As polémicas entre os humanos
na questão dos conceitos de arte já são antigas, veja-se, na França do séc.
XVII, a “Querelle des Anciens et des Modernes”, entre os clássicos
seguidores de regras e os inovadores com outras concepções de arte que, cá por
casa, só dois séculos mais tarde é que tomaria idênticos foros conflituosos com
a questão entre Antero e Castilho e respectivos acólitos - “Bom Senso e Bom
Gosto” ou “Questão Coimbrã” - o primeiro nome resultante da Carta de
Antero a Castilho, que melhor esclareceu a problemática da independência de um
novo modelo literário, face a um retoricismo romântico de inspiração
sentimental e desligado do progresso. Outros conflitos houve, posteriormente,
no primeiro Modernismo anti convencional, tanto nas temáticas como ao nível
formal.
Mas tudo isso se passava entre
as elites intelectuais, como propriedade privada, que não contemplava, assim, as
populações menos literatas, as quais, por isso, não causavam dano nessas
esferas de superioridade espiritual imbatível.
Mas hoje o povo desceu à rua,
com a Internet a facilitar. E as esferas galardoadas, que se publicam em papel
não reciclado, em edições próprias, ou das editoras confiantes no êxito,
sentem-se atingidas na nobre arte que elas elevaram ao Olimpo dos favorecidos
da eternidade na glória. E, naturalmente inconformadas, elas destroem, pela ironia da erudição e
da escrita, todos esses cuja escrita ocupa espaço visual desnecessário, ainda que reservado mais aos amigos.

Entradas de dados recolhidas
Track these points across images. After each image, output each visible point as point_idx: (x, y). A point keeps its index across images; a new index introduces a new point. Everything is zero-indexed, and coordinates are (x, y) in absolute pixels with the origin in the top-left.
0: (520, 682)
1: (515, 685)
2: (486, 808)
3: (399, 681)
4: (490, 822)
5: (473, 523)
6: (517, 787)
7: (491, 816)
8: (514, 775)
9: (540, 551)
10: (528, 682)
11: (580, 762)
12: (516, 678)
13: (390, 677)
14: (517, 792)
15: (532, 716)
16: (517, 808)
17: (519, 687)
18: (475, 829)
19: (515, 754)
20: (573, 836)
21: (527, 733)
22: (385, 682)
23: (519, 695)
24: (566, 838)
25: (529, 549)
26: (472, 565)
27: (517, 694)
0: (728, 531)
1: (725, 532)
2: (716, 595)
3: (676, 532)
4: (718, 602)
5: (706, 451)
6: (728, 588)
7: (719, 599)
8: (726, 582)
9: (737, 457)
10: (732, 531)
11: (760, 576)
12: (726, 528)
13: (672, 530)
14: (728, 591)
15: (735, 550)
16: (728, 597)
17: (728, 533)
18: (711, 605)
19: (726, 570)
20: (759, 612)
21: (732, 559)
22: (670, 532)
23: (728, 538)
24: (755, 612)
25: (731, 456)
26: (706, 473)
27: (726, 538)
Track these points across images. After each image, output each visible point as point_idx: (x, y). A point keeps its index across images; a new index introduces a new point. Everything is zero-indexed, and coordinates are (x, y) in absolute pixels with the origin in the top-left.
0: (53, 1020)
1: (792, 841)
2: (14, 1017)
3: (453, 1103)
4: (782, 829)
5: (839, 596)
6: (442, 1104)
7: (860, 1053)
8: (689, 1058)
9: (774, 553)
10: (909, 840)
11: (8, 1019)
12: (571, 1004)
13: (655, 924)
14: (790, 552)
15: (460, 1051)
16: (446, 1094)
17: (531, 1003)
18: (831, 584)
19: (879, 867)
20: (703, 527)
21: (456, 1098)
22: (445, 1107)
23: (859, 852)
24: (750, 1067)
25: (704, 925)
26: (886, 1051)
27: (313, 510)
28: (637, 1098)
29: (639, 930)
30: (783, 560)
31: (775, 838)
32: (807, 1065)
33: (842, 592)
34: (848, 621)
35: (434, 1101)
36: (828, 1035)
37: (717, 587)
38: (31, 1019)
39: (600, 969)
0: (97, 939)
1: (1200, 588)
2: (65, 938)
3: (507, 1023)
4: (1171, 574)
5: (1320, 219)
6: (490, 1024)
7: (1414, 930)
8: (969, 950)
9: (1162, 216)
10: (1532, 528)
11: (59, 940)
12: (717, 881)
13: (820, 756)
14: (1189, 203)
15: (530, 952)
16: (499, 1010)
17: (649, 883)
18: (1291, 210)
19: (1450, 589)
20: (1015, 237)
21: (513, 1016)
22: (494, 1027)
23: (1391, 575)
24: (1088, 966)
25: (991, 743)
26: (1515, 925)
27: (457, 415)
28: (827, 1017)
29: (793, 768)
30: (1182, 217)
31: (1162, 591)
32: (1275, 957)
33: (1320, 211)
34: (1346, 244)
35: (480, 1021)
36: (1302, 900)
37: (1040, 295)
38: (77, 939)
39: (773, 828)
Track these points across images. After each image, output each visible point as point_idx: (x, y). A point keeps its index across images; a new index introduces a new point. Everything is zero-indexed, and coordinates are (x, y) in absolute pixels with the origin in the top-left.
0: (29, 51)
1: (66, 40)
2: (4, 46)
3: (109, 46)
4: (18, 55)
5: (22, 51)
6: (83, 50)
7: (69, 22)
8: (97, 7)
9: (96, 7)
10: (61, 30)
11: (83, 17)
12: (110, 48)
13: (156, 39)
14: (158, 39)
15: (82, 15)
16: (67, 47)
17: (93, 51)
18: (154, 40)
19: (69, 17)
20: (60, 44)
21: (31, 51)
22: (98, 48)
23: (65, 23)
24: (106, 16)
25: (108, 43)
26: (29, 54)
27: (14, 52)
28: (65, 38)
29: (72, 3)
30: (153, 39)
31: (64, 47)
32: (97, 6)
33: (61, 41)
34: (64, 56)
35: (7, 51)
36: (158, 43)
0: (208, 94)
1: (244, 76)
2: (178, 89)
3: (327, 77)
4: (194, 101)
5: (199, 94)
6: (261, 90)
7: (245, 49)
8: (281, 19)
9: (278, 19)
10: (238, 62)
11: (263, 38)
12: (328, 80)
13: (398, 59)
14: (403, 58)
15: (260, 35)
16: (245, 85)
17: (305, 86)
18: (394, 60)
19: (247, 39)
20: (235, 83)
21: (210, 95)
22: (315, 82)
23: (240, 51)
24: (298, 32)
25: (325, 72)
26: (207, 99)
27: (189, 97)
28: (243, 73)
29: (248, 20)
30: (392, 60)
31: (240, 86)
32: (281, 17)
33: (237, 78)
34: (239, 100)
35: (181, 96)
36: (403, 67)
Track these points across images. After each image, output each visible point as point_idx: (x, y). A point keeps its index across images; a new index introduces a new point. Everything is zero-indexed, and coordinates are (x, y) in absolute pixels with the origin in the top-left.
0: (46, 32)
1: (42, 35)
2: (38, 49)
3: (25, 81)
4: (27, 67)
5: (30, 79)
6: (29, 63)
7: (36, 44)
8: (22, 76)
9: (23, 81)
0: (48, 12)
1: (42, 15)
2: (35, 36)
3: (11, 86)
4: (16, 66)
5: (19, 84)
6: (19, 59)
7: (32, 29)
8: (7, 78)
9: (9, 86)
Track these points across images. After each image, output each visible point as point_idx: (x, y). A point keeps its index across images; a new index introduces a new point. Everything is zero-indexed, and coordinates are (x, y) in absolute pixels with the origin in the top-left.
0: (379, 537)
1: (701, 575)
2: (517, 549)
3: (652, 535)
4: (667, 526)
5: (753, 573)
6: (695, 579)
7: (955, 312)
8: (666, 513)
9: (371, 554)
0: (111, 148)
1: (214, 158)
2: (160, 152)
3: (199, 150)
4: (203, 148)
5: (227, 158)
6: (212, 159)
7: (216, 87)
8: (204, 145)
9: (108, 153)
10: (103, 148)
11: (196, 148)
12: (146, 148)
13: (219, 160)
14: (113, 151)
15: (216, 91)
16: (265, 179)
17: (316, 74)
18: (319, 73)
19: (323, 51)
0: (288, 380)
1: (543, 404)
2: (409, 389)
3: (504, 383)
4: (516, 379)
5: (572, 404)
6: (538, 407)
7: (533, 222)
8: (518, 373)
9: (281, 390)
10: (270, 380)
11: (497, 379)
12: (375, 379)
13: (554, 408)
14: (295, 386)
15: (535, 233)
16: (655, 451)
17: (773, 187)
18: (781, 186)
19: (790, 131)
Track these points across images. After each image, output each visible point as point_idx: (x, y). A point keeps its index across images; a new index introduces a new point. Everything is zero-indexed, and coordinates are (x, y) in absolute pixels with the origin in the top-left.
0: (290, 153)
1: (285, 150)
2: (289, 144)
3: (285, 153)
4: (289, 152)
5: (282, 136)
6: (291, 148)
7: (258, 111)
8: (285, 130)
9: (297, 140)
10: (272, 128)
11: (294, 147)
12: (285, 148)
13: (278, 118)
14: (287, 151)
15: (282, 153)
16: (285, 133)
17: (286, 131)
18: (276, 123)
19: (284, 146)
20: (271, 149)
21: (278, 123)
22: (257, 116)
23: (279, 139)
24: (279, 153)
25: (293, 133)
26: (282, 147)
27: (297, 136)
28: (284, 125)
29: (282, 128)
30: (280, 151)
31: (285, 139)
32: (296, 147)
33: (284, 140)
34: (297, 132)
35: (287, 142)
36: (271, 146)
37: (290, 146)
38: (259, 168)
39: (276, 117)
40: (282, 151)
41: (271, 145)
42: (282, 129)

LISTA DE TAREFAS:
(a) Transcreva o trecho do texto sobre as polémicas literárias que vai de "Mas hoje o povo" até "mais aos amigos.", inclusive.
(b) Por favor, repita sem alterações as linhas da listagem desde o seu início até à linha com "27: (726, 538)", inclusive.

RESULTADOS POR ORDEM:
(a)
Mas hoje o povo desceu à rua,
com a Internet a facilitar. E as esferas galardoadas, que se publicam em papel
não reciclado, em edições próprias, ou das editoras confiantes no êxito,
sentem-se atingidas na nobre arte que elas elevaram ao Olimpo dos favorecidos
da eternidade na glória. E, naturalmente inconformadas, elas destroem, pela ironia da erudição e
da escrita, todos esses cuja escrita ocupa espaço visual desnecessário, ainda que reservado mais aos amigos.

(b)
Track these points across images. After each image, output each visible point as point_idx: (x, y). A point keeps its index across images; a new index introduces a new point. Everything is zero-indexed, and coordinates are (x, y) in absolute pixels with the origin in the top-left.
0: (520, 682)
1: (515, 685)
2: (486, 808)
3: (399, 681)
4: (490, 822)
5: (473, 523)
6: (517, 787)
7: (491, 816)
8: (514, 775)
9: (540, 551)
10: (528, 682)
11: (580, 762)
12: (516, 678)
13: (390, 677)
14: (517, 792)
15: (532, 716)
16: (517, 808)
17: (519, 687)
18: (475, 829)
19: (515, 754)
20: (573, 836)
21: (527, 733)
22: (385, 682)
23: (519, 695)
24: (566, 838)
25: (529, 549)
26: (472, 565)
27: (517, 694)
0: (728, 531)
1: (725, 532)
2: (716, 595)
3: (676, 532)
4: (718, 602)
5: (706, 451)
6: (728, 588)
7: (719, 599)
8: (726, 582)
9: (737, 457)
10: (732, 531)
11: (760, 576)
12: (726, 528)
13: (672, 530)
14: (728, 591)
15: (735, 550)
16: (728, 597)
17: (728, 533)
18: (711, 605)
19: (726, 570)
20: (759, 612)
21: (732, 559)
22: (670, 532)
23: (728, 538)
24: (755, 612)
25: (731, 456)
26: (706, 473)
27: (726, 538)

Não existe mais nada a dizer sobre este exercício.